WHAT TO DO: Identify and pull out each line of the entries in which "nose" occurs.

Entries taken from a collection:
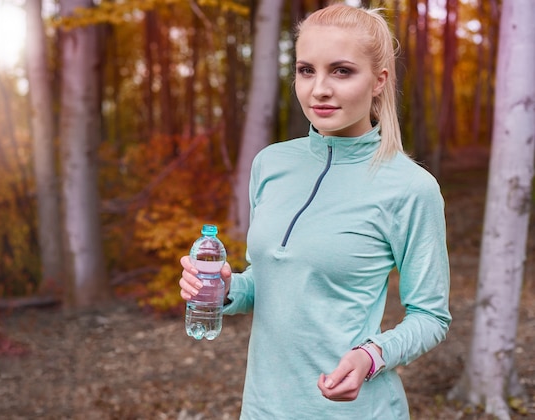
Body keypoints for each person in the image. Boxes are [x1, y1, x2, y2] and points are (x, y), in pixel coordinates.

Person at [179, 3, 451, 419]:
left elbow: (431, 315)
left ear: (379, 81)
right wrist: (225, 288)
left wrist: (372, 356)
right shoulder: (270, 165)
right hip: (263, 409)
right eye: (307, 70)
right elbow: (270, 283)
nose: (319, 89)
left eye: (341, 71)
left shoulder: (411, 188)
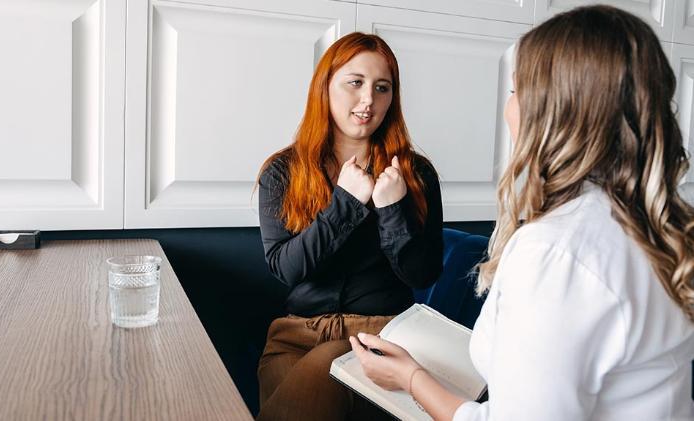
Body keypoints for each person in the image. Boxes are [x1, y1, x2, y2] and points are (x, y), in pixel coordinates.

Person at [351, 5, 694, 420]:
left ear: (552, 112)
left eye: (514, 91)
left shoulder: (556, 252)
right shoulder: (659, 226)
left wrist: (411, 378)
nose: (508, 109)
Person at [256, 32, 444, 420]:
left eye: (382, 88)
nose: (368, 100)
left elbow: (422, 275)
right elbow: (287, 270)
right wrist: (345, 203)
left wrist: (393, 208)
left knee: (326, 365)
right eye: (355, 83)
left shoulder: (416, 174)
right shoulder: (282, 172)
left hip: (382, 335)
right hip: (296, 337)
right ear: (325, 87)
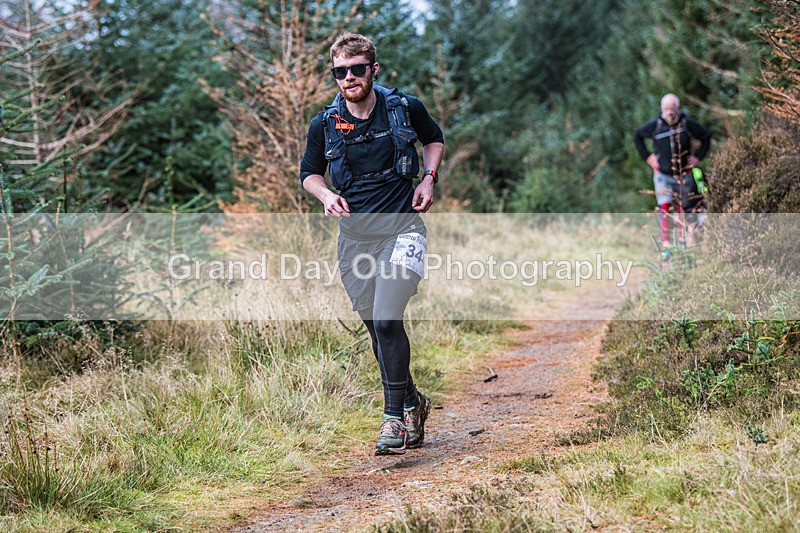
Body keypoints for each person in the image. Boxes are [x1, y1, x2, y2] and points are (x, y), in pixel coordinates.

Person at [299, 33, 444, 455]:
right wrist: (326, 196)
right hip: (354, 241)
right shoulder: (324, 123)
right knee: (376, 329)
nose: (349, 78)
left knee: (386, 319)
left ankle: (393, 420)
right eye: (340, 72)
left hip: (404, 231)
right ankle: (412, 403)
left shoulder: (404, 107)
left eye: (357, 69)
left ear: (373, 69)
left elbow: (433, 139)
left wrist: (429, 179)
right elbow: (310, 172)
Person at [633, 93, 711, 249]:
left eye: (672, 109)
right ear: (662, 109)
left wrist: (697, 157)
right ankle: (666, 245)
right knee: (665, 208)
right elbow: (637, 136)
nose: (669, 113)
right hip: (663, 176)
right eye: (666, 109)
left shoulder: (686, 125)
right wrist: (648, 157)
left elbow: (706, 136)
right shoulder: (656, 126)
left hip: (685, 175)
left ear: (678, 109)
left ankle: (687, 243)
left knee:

---

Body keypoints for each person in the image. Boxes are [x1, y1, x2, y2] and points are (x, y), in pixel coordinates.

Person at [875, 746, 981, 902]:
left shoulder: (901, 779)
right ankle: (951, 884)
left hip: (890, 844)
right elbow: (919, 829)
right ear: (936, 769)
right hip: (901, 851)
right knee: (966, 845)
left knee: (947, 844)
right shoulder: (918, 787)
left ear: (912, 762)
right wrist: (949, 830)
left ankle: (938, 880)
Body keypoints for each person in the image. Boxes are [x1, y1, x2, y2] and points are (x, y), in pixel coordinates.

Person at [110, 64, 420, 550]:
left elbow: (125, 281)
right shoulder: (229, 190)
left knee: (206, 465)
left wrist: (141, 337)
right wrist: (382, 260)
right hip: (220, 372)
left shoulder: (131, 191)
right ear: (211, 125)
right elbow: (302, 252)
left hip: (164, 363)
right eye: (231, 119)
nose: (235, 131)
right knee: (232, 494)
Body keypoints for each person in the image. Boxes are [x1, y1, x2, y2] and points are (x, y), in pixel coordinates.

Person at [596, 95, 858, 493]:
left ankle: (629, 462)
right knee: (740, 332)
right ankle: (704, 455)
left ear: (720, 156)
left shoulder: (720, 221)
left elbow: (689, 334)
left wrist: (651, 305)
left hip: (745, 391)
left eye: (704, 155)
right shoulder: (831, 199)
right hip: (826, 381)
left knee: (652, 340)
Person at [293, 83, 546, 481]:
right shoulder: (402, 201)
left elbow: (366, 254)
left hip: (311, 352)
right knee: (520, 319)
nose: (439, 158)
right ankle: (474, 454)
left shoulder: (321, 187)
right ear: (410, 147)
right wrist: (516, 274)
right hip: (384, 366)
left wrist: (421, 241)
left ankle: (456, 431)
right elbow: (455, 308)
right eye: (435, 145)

...

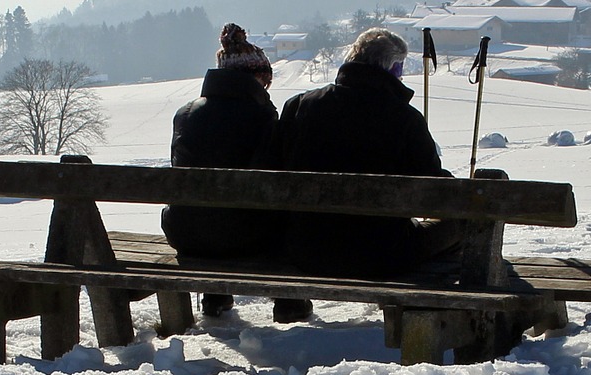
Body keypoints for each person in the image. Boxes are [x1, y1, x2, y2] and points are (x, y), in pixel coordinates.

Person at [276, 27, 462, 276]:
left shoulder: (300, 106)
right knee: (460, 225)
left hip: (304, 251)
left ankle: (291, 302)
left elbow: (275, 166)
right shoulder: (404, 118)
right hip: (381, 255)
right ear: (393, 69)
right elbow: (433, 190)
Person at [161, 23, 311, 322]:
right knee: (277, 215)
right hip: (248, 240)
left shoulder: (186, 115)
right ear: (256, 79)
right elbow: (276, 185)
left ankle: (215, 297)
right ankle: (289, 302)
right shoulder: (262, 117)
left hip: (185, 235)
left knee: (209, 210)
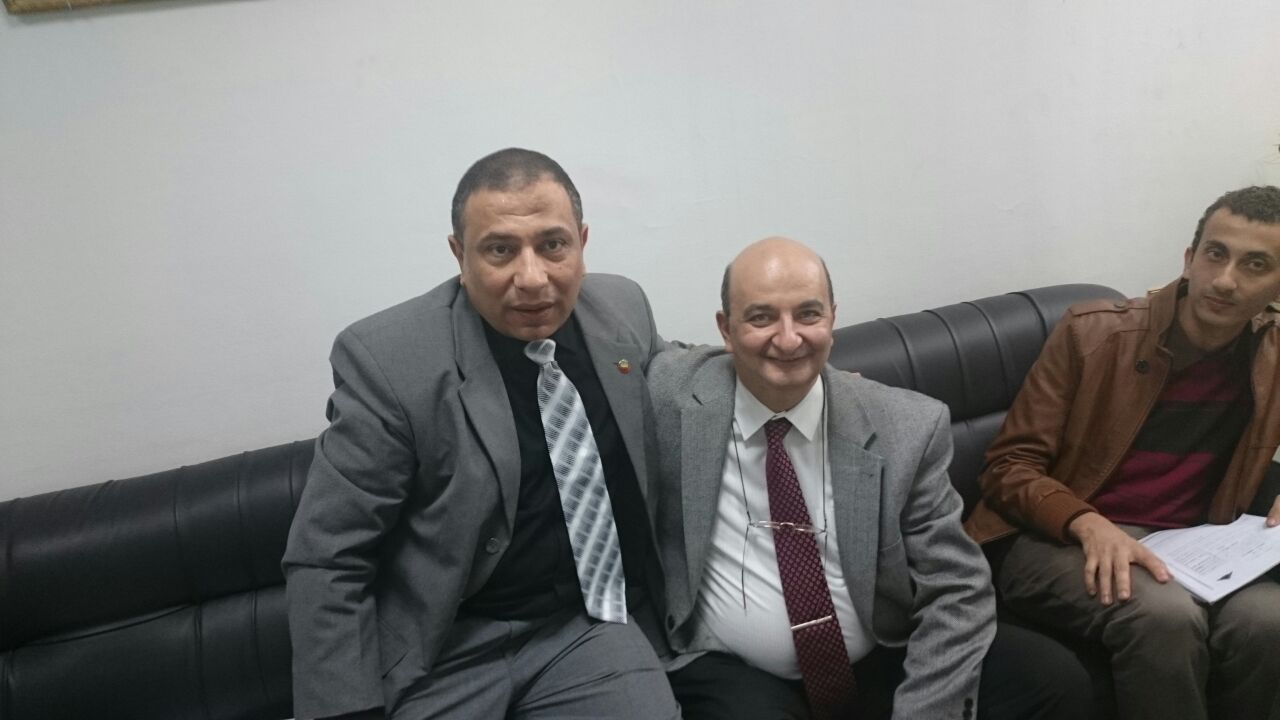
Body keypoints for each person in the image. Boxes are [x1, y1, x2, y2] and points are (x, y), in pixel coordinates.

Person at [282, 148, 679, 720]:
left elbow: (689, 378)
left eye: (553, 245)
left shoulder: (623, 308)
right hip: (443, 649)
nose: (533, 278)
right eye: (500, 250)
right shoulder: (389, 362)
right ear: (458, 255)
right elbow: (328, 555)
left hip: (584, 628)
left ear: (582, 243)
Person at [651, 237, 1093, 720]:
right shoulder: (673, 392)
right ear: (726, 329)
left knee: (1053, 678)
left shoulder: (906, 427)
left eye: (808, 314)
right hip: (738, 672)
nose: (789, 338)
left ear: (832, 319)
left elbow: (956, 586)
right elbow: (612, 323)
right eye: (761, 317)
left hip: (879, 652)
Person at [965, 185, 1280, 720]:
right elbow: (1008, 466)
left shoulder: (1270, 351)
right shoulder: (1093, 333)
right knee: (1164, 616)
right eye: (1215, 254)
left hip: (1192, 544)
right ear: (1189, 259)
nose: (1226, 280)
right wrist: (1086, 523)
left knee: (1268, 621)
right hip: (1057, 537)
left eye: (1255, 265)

ANSWER TO THIS EXERCISE:
nose: (319, 89)
nose: (508, 109)
nose: (368, 100)
nose: (349, 78)
nose: (669, 113)
nose: (235, 131)
nose: (439, 158)
nose: (533, 278)
nose: (789, 338)
nose: (1226, 280)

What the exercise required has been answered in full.